My “normal” had shifted yet further. Dark thoughts had now become usual… compulsive… and occasionally genuinely compelling. Part of me knew something was wrong, but I simply wasn’t strong enough to fight, let alone overcome, my demons (if that’s the right word). In truth, the stronger part of me didn’t want to fight… I deserved to feel the way I did.
It was a potentially dangerous downward spiral and much as I tried, whether instinctively or deliberately, to hide what others may have perceived as weakness; those who cared most could see through the charade. Eventually, I crumbled… specifically from the pressure of trying to deal with a hugely traumatic series of events; and I had that single brief moment of objective clarity that enabled me to make the call to the doctor—and that, I suppose, was the first step to getting to where I am today.

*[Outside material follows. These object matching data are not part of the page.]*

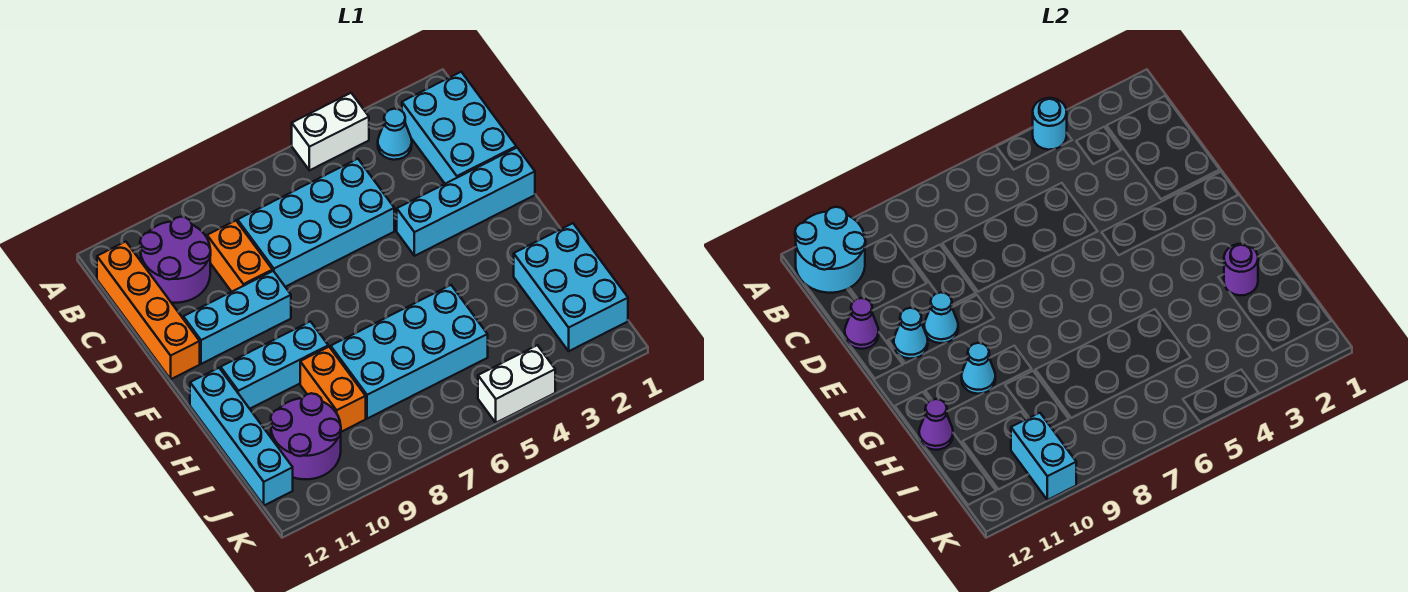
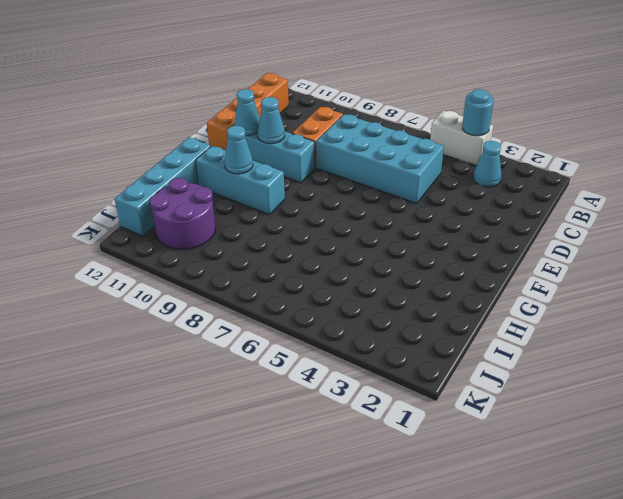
none -> cyan brick B1:D2 level 1
none -> purple round brick B10:C11 level 1
none -> cyan brick E1:E4 level 1

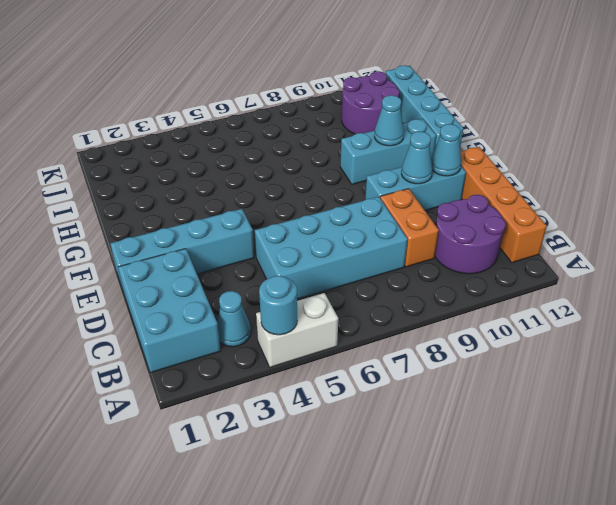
none -> cyan brick H1:J2 level 1
none -> cyan brick H5:I8 level 1
none -> orange brick H9:I9 level 1

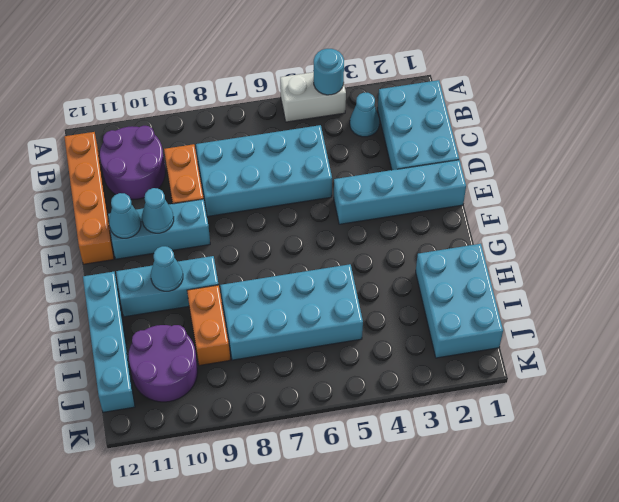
none -> white brick K4:K5 level 1
none -> cyan round brick A11:B12 level 2
none -> purple cone D12 level 2

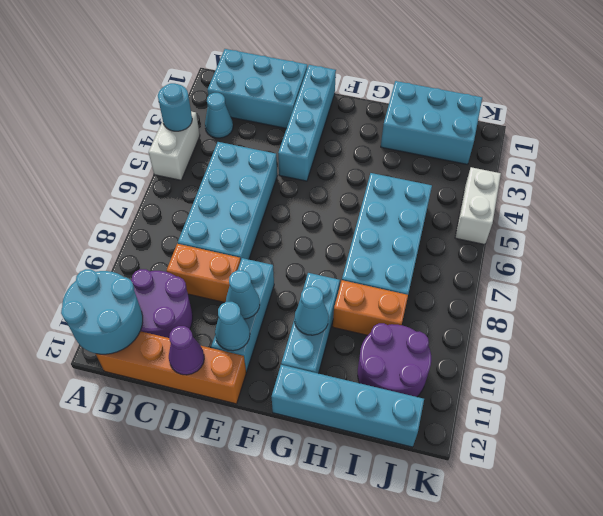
none -> purple round brick H2 level 2
none -> purple cone H12 level 2
none -> cyan brick J10:K10 level 2

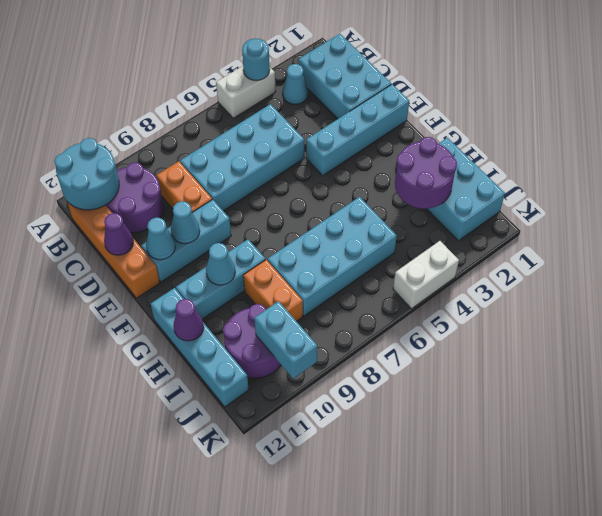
purple round brick H2:I3 level 2 -> purple round brick H2 level 2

I was originally diagnosed with depression, but the correct diagnosis should actually have been “double depression”. Whilst my underlying (and undetected) dysthymia was always present, but manageable; it was the second episode (on top of the pre-existing condition) that was a big enough change from the familiar to finally make me pick up the phone. The second layer of depression was treated (pretty successfully), but the dysthymia remained… because it was so much part of who I was (and am) that the specific symptoms were either lost in the extremes or not even raised for consideration.

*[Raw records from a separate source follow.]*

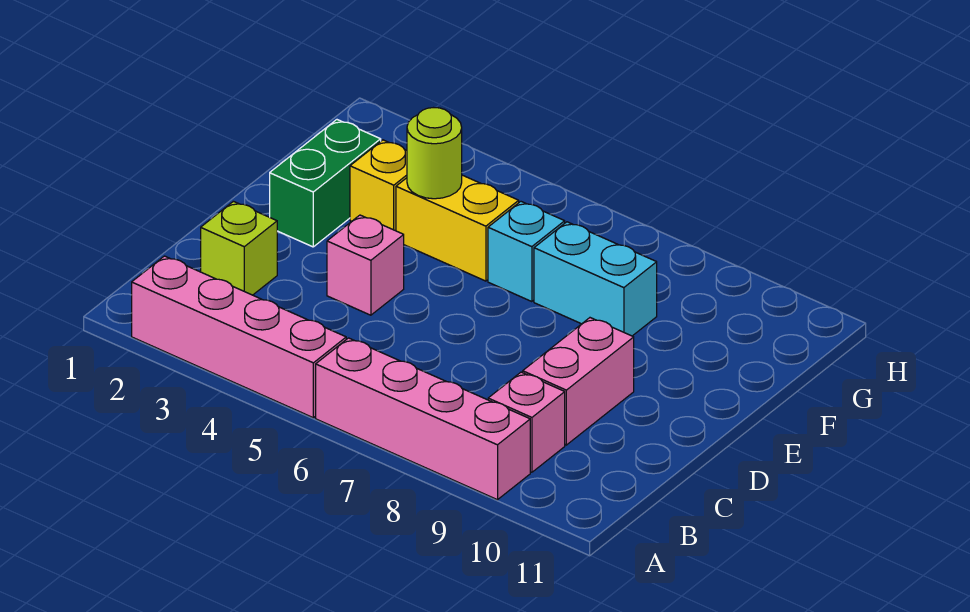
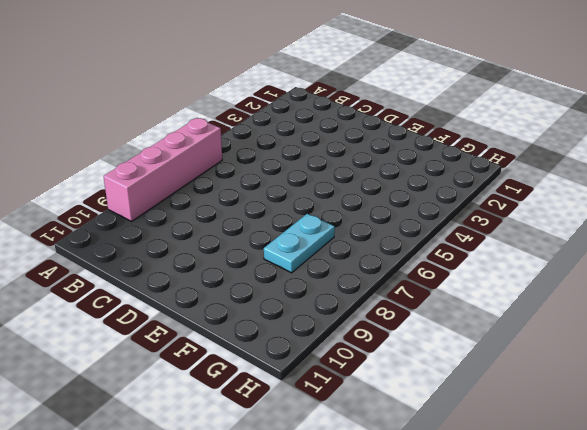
cyan plate F7:F8 level 1 -> cyan brick F7:F8 level 1
none -> pink brick A2:A5 level 1
none -> pink brick B9 level 1
none -> lime brick C2 level 1

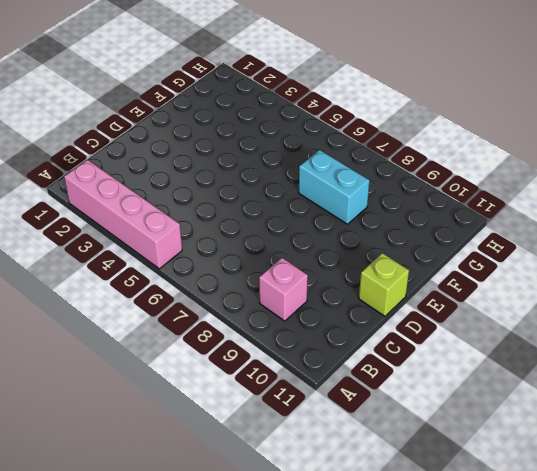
lime brick D11 level 1 -> lime brick C2 level 1
none -> pink brick A6:A9 level 1
none -> pink brick C9:D9 level 1
none -> pink brick D4 level 1

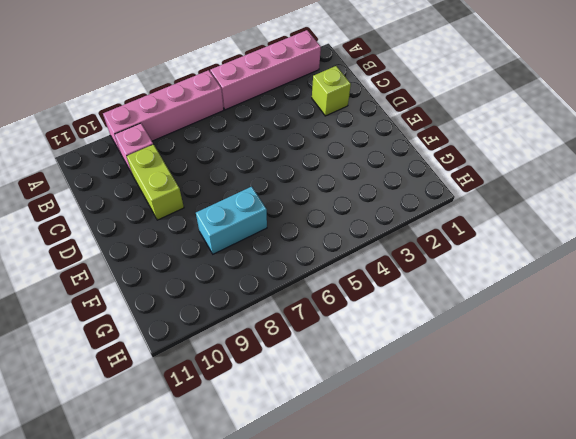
lime brick C9:D9 level 1 -> pink brick C9:D9 level 1
none -> pink brick D4 level 1
none -> green brick E2:F2 level 1
none -> yellow brick F3 level 1

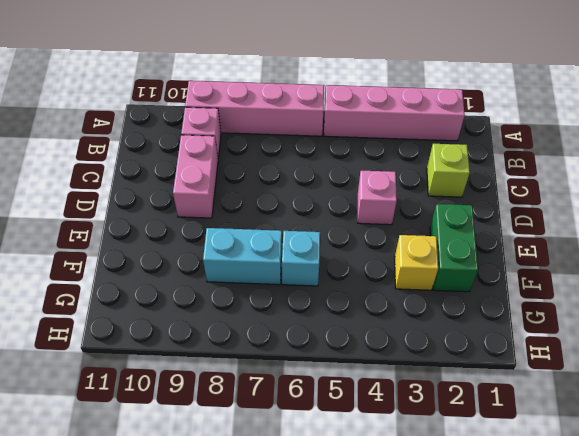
none -> yellow brick F4:F5 level 1
none -> lime round brick F4 level 2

That was in 2004; it’s 2016 now and in many respects I am a totally different person.
Meeting Elaine was undoubtedly the most important single course-changing moment of my life; and whilst my sleep remains disturbed by recurring bad dreams (some of which I’ve had for over thirty years) and subconscious memories of not-so-good times gone by, my waking hours are so much better because of the person with whom every single day starts and ends.
That said I still have dysthymia. I will always have dysthymia. It’s part of me and who I am, but the difference is it’s no longer in a totally negative way. The massive lows are rare, but can still happen (November 2011 and June 2015 were the last two); now though I recognise the signs and I know that the feelings will eventually pass. Yes I still have a low opinion of myself… I fear failure, and usually expect to fail, and as I mentioned right at the start, I continue to struggle with those feelings of “doom and gloom”—but as well as having the support of Elaine, my parents and other close family and friends, my “challenges” have undeniably taught me so much.
The list may not be the toughest tests or biggest adrenaline rushes in the world, but I have done things I never thought I would, or could. I have reached out and asked for help… and it’s been there—and I’m so grateful. If there is a moral to this blog, it would be to translate the previous sentence to relate to dealing with a mental health issue rather than planning a stand-up comedy routine (for example). I know just how much strength it takes simply to ask for help… but don’t ever underestimate the possible consequences….
I might not always look happy… in fairness I may not always feel happy; but deep down, I am happy… very happy indeed.